Ника прикрывает за собой дверь ногой, ставит импровизированный поднос на кровать, выхватывает из моих рук смартфон, блокирует его и откидывает в сторону. Все ее внимание приковано к тому, что у меня на голове. Она умиляется надетой пандовой шапочке и тянет пальцами за вязаные уши вниз, играясь.
– Такой милаха! Я тебе еще шапку-зайчика свяжу! – Ника расплывается в улыбке, но почти сразу делается серьезной. – Посидишь тихо? Мне надо учиться.
– С радостью! – говорю ей.
Пододвигаясь к стенке, опираюсь спиной на нее, Ника ставит мне на ноги доску с завтраком, а потом кидает рядом наушники в футляре. Конечно, она знает, что за едой я тоже буду что-нибудь смотреть. Сама же садится за компьютерной стол и раскрывает ноутбук, тоже надевает наушники, но большие, с микрофоном.
Какое-то время смотрю ей в затылок и мысленно целую в шею. Потом опускаю взгляд в тарелку. Наконец-то замечаю, что в ней жареная картошка с кетчупом. Все как я люблю. Хорошенько приправленная, с хрустящим хлебушком и солью. С минуту гоняю слюну во рту, после – начинаю есть. От горячего картофеля и острой приправы по телу проносится жар, резко бросает в пот, позже отпускает. Мне становится теплее – и снаружи, и внутри. Кладу перед собой телефон и включаю первую попавшуюся «предложку». Смотрю и ем. Сам не замечаю, как опустошаю тарелку, уже не чувствуя вкуса.
«На паре?»
«Угу»
Никто не зовет тусовку – она сама появляется в доме и гремит отстойным музлом. По голосам примерно понимаю кто там и что. Люди приходят каждый раз одинаковые, они – зачинщики бедлама, а вот с ними обычно всегда новые девчонки. Думаю, последнее заставляет Кирыча задержаться у меня в гостях на подольше.
Друг сидит рядом на кровати и курит, стряхивая пепел в упаковку из-под сухариков. Иногда передает сижку мне, я беру – затягиваюсь, но давлюсь, отдаю ему обратно. Мы все еще в моей комнате, потому что я не готов вот так сразу нырнуть в толпу, мне нужно время.
– Что это за хрень? – все-таки спрашивает Кирыч, толкнув свободной рукой вязаное ухо панды.
– Хендмейд, – кидаю ему я и запускаю пальцы в свою пачку с чипсами.

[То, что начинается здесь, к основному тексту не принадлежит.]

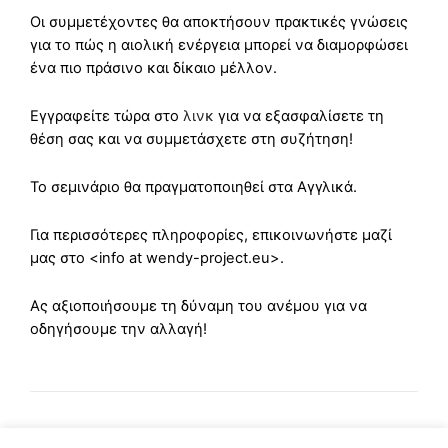
Οι συμμετέχοντες θα αποκτήσουν πρακτικές γνώσεις
για το πώς η αιολική ενέργεια μπορεί να διαμορφώσει
ένα πιο πράσινο και δίκαιο μέλλον.
Εγγραφείτε τώρα στο
λινκ
για να εξασφαλίσετε τη
θέση σας και να συμμετάσχετε στη συζήτηση!
Το σεμινάριο θα πραγματοποιηθεί στα Αγγλικά.
Για περισσότερες πληροφορίες, επικοινωνήστε μαζί
μας στο <info at wendy-project.eu>.
Ας αξιοποιήσουμε τη δύναμη του ανέμου για να
οδηγήσουμε την αλλαγή!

Стоящий в комнате хруст перебивает звук, исходящий от экрана телика. Но это нисколько не портит обстановку, если нужно, могу разобрать это аниме по ролям и воспроизвести каждое сказанное героями слово. Я периодически смотрю «Семью шпионов», много раз, по кругу. Новых серий пока нет, поэтому приходится играть в день сурка. Друг удивляется, чего это я прикопался к этой анимешке?! Ведь есть много других.
– Сюжет, – коротко объясняю я.
– Ага, ты через минут десять вырубишься, а мне опять одному смотреть! Давай к девчонкам, а?
– Пиздуй.
Натягиваю шапку на глаза и скатываюсь по стене в состояние лужи, но продолжаю закидывать в рот картофель со вкусом паприки. Не сказать, что этот вкус слишком острый, он скорее пикантный, но быстро приедающийся. Тянусь за колой, чтобы запить.
– Чего ты так сразу? Я ж о тебе забочусь, глазки портишь. Сидишь весь день и залипаешь на рисованных тяночек, а ведь можно на настоящих… и не только залипать. Ты вообще медведь этой берлоги, тебе можно все! – распинается Кирыч, подталкивая меня плечом.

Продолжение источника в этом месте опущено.